↓↓↓

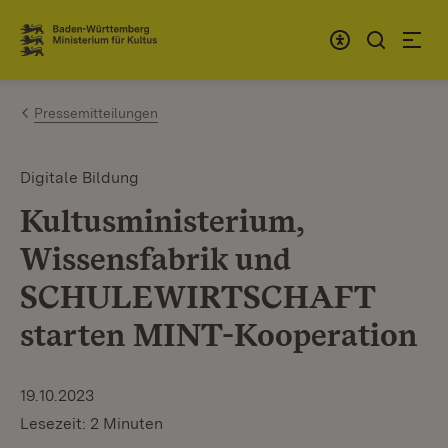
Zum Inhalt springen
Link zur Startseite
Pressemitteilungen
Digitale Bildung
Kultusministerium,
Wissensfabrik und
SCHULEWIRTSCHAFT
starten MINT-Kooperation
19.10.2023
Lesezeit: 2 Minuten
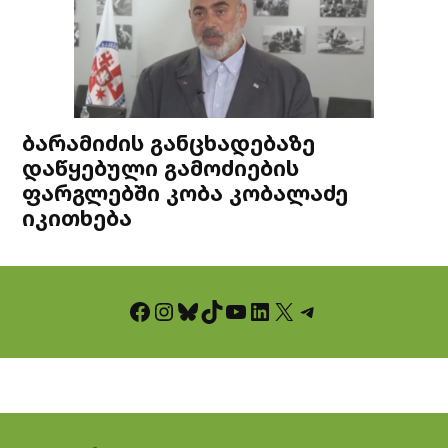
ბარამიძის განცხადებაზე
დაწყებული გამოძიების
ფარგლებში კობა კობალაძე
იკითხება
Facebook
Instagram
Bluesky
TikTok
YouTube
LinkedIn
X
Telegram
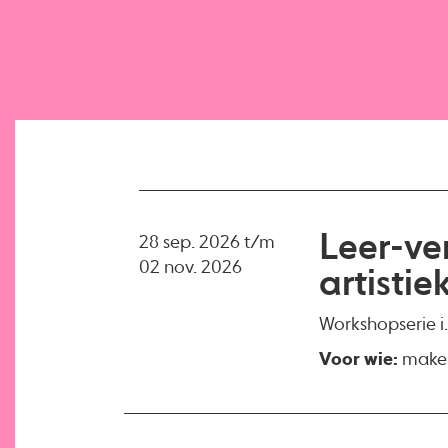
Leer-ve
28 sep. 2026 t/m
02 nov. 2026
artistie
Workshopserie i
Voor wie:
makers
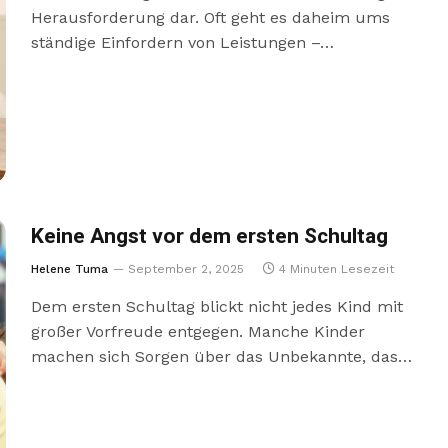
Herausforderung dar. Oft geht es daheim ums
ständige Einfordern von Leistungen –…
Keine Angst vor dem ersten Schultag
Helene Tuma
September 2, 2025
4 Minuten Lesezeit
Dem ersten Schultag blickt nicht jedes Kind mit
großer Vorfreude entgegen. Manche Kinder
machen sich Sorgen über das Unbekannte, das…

↑↑↑

_JOB:_ Repeat exactly and only the lines from the start of the data above through the line that holds "4 Minuten Lesezeit", inclusive. Pictures do not belong in the copy.

_TASK SOLUTION:_
Zum Inhalt springen
Link zur Startseite
Pressemitteilungen
Digitale Bildung
Kultusministerium,
Wissensfabrik und
SCHULEWIRTSCHAFT
starten MINT-Kooperation
19.10.2023
Lesezeit: 2 Minuten
ბარამიძის განცხადებაზე
დაწყებული გამოძიების
ფარგლებში კობა კობალაძე
იკითხება
Facebook
Instagram
Bluesky
TikTok
YouTube
LinkedIn
X
Telegram
Leer-ve
28 sep. 2026 t/m
02 nov. 2026
artistie
Workshopserie i
Voor wie:
makers
Herausforderung dar. Oft geht es daheim ums
ständige Einfordern von Leistungen –…
Keine Angst vor dem ersten Schultag
Helene Tuma
September 2, 2025
4 Minuten Lesezeit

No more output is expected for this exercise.